Reproduce every line of the records below word for word, omitting the pictures.

#### Material shown:
---------------

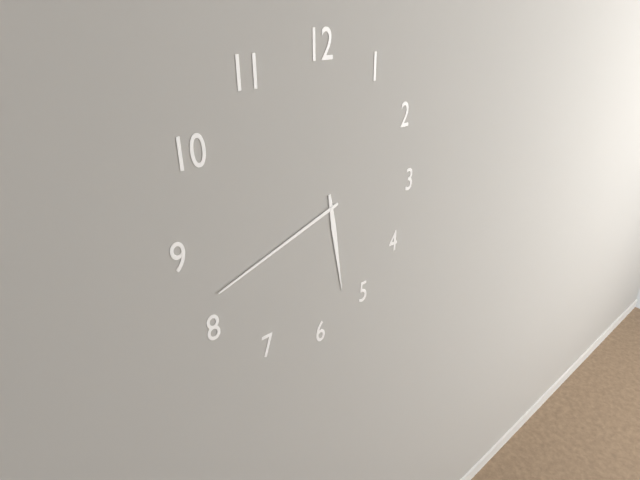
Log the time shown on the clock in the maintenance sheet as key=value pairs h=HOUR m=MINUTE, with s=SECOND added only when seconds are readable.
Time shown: h=5 m=42
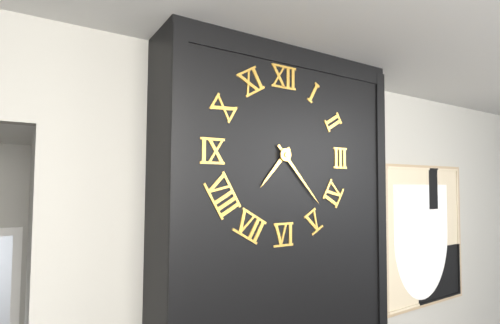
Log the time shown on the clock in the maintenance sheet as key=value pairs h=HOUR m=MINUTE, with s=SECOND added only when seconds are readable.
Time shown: h=7 m=23
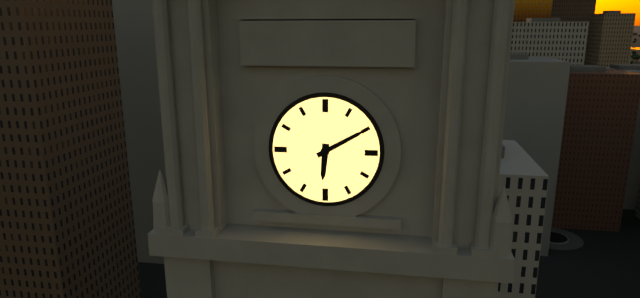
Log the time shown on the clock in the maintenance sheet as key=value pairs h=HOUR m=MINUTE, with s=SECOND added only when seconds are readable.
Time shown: h=6 m=10
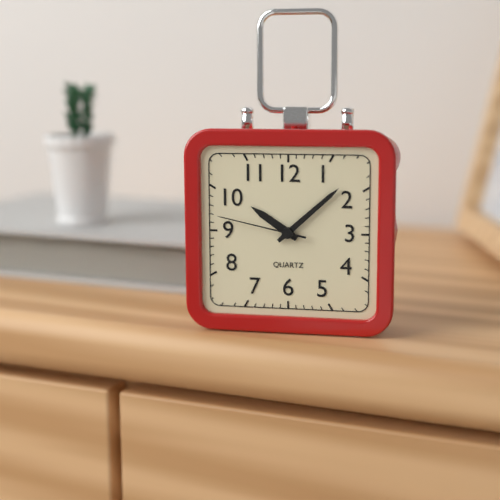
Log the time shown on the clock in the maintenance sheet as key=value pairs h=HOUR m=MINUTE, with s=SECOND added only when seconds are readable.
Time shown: h=10 m=8 s=47
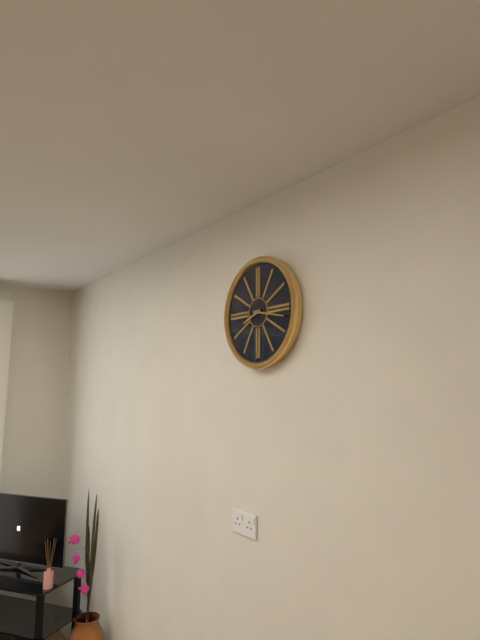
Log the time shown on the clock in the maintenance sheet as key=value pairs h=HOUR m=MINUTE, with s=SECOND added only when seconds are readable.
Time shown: h=8 m=17
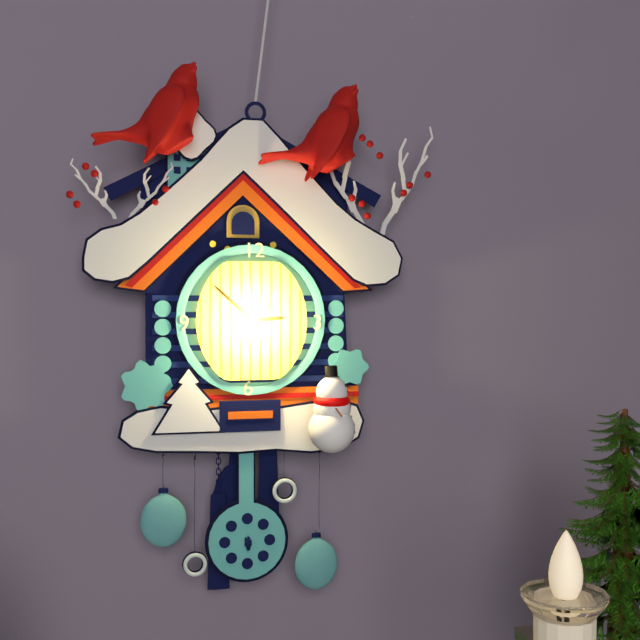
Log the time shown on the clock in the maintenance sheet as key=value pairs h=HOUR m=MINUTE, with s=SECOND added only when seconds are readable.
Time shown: h=2 m=52
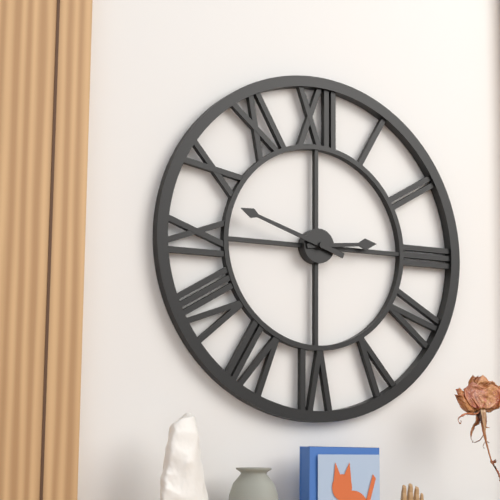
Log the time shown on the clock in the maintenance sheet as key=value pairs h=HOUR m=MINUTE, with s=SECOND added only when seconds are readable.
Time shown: h=2 m=48
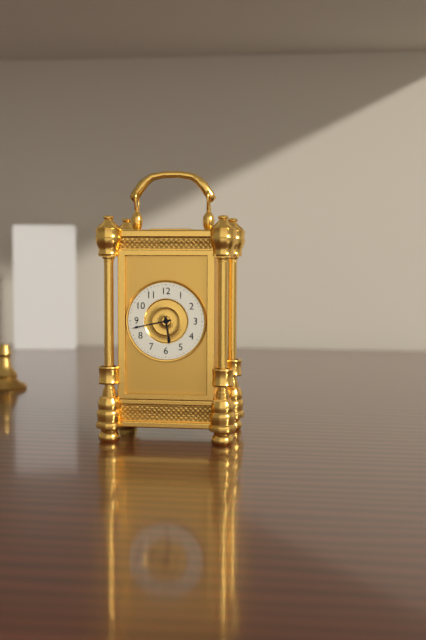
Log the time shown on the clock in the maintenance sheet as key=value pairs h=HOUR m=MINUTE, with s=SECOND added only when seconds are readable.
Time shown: h=5 m=43
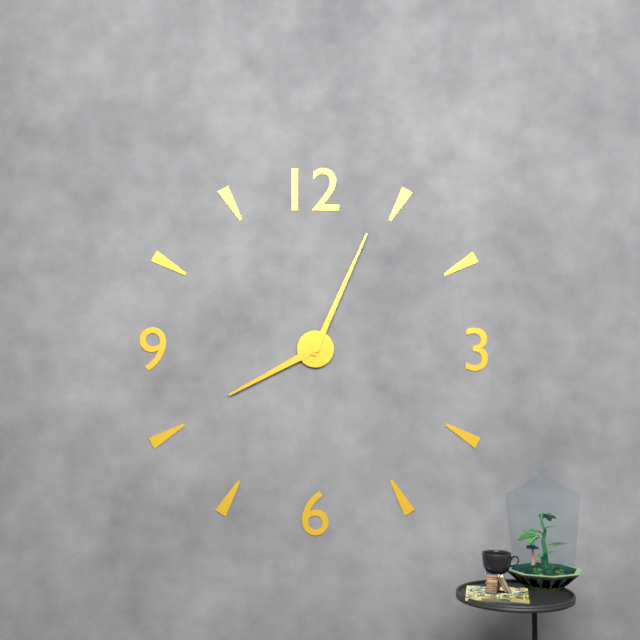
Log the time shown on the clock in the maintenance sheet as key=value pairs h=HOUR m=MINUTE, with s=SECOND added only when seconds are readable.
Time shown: h=8 m=4
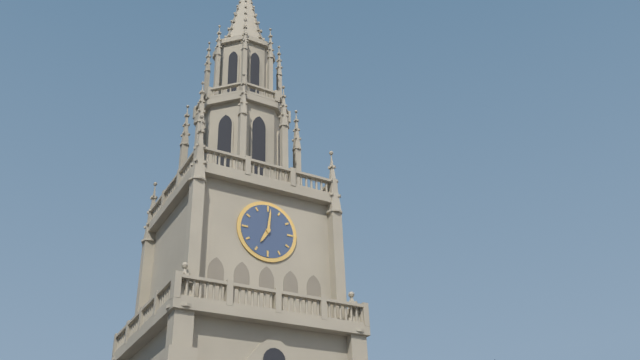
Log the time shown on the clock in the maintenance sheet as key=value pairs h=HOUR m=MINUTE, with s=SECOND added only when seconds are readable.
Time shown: h=7 m=1
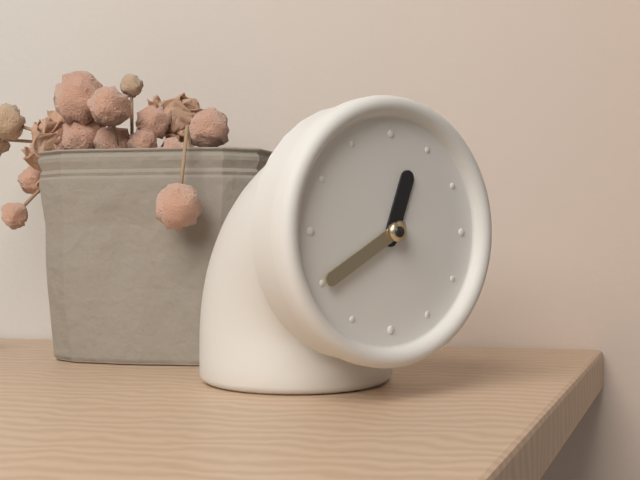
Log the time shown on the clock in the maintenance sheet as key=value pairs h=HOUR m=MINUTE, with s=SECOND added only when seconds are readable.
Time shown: h=12 m=40
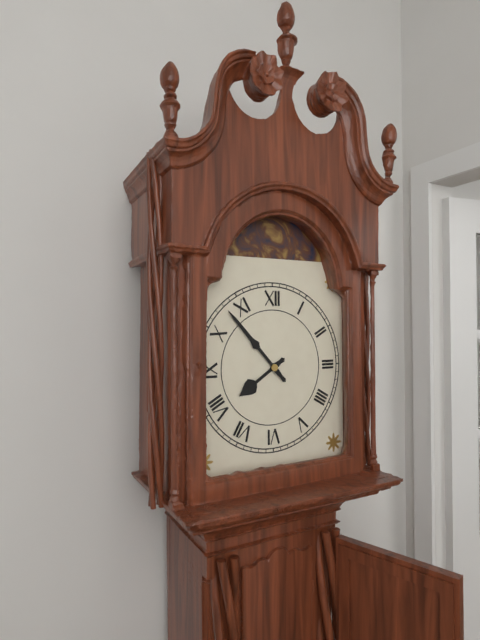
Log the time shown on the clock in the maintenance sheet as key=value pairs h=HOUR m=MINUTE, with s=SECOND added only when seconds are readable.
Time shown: h=7 m=53
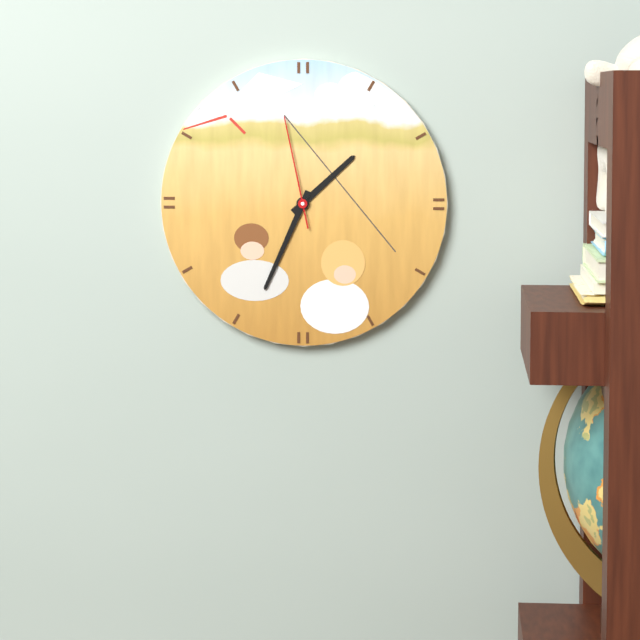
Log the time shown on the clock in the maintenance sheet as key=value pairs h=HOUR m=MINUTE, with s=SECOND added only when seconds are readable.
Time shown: h=1 m=34 s=58
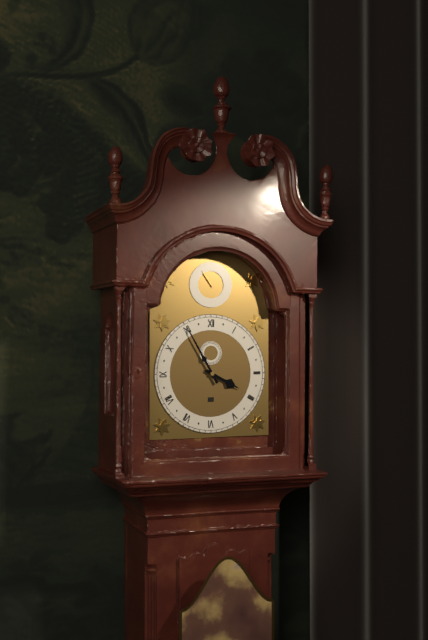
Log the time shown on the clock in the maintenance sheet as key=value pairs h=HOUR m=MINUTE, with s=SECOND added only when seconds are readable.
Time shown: h=3 m=55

---------------

#### Expected answer:
Log the time shown on the clock in the maintenance sheet as key=value pairs h=HOUR m=MINUTE, with s=SECOND added only when seconds are readable.
Time shown: h=5 m=42
Log the time shown on the clock in the maintenance sheet as key=value pairs h=HOUR m=MINUTE, with s=SECOND added only when seconds are readable.
Time shown: h=7 m=23
Log the time shown on the clock in the maintenance sheet as key=value pairs h=HOUR m=MINUTE, with s=SECOND added only when seconds are readable.
Time shown: h=6 m=10
Log the time shown on the clock in the maintenance sheet as key=value pairs h=HOUR m=MINUTE, with s=SECOND added only when seconds are readable.
Time shown: h=10 m=8 s=47
Log the time shown on the clock in the maintenance sheet as key=value pairs h=HOUR m=MINUTE, with s=SECOND added only when seconds are readable.
Time shown: h=8 m=17
Log the time shown on the clock in the maintenance sheet as key=value pairs h=HOUR m=MINUTE, with s=SECOND added only when seconds are readable.
Time shown: h=2 m=52
Log the time shown on the clock in the maintenance sheet as key=value pairs h=HOUR m=MINUTE, with s=SECOND added only when seconds are readable.
Time shown: h=2 m=48
Log the time shown on the clock in the maintenance sheet as key=value pairs h=HOUR m=MINUTE, with s=SECOND added only when seconds are readable.
Time shown: h=5 m=43
Log the time shown on the clock in the maintenance sheet as key=value pairs h=HOUR m=MINUTE, with s=SECOND added only when seconds are readable.
Time shown: h=8 m=4
Log the time shown on the clock in the maintenance sheet as key=value pairs h=HOUR m=MINUTE, with s=SECOND added only when seconds are readable.
Time shown: h=7 m=1
Log the time shown on the clock in the maintenance sheet as key=value pairs h=HOUR m=MINUTE, with s=SECOND added only when seconds are readable.
Time shown: h=12 m=40
Log the time shown on the clock in the maintenance sheet as key=value pairs h=HOUR m=MINUTE, with s=SECOND added only when seconds are readable.
Time shown: h=7 m=53
Log the time shown on the clock in the maintenance sheet as key=value pairs h=HOUR m=MINUTE, with s=SECOND added only when seconds are readable.
Time shown: h=1 m=34 s=58
Log the time shown on the clock in the maintenance sheet as key=value pairs h=HOUR m=MINUTE, with s=SECOND added only when seconds are readable.
Time shown: h=3 m=55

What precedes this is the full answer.